More states are beginning to ease restrictions on businesses that were shuttered to stem the spread of the outbreak – meaning more people will pick up meals and coffee before, after and during work.

Tired of eating at home for weeks, consumers may also seek someone else’s cooking, and restaurants are trying new ways of operating including continued use of masks and physical distancing alongside plexiglass dividers at checkout.

“Sales trends have appeared to bottom, with restaurants suggesting benefits from a reduction in pantry loading, stimulus checks and home cooking fatigue have supported improving trends throughout April,” Credit Suisse analyst Lauren Silberman wrote in a note.

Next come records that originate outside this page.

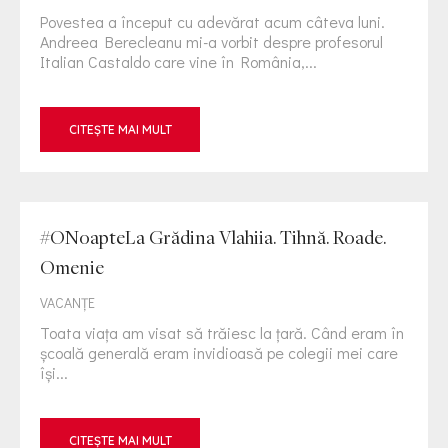
Povestea a început cu adevărat acum câteva luni.
Andreea Berecleanu mi-a vorbit despre profesorul
Italian Castaldo care vine în România,...
CITEȘTE MAI MULT
#ONoapteLa Grădina Vlahiia. Tihnă. Roade.
Omenie
VACANȚE
Toata viața am visat să trăiesc la țară. Când eram în
școală generală eram invidioasă pe colegii mei care
își...
CITEȘTE MAI MULT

Stay-at-home orders from local governments and mandated closings have hurt big chains, though not as much as independently owned sit-down restaurants without drive-thrus or take-away.

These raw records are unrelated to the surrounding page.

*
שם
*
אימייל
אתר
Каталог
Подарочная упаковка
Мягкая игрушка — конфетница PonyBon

Global same-store sales for McDonald’s, which reports earnings on Thursday, fell 3.4 per cent in the first quarter, according to an investor update the company on released April 8.

While the effect could linger, sales could be on the upswing after falling as much as 30 per cent in the first week of April, according to a Kalinowski Equity Research survey of 20 franchisees published on Monday.

Broadly, breakfast and late-night sales suffered, said Peter Saleh, restaurants analyst at BTIG.

Nobody knows how many consumers will return and how quickly, he said.

Brands with widely used, easy-to-operate apps – including the ability to order and pay in advance for pick up – may fare better, as results for Chipotle Mexican Grill and Domino’s Pizza showed last week.

“That is critical. You’re seeing digital spike for almost every brand out there,” Mr. Saleh said. “Those are exceedingly important avenues to the recovery.”

Also reporting this week are Dunkin’ Brands Group Inc. and Yum Brands Inc., which owns Taco Bell, Pizza Hut, KFC and the Habit Burger Grill, as well as Restaurant Brands International Inc., which owns Burger King, Popeyes Louisiana Kitchen and Tim Hortons.

Starbucks, which reports second-quarter results Tuesday afternoon, still had only 44 per cent of its U.S. company-run stores open as of the last week of March, it said in an April 8 update.

Its China business began to recover in late February and picked up pace through the end of March.

“Each week, we see more evidence reinforcing our belief that the business will fully recover over the next two quarters,” it said.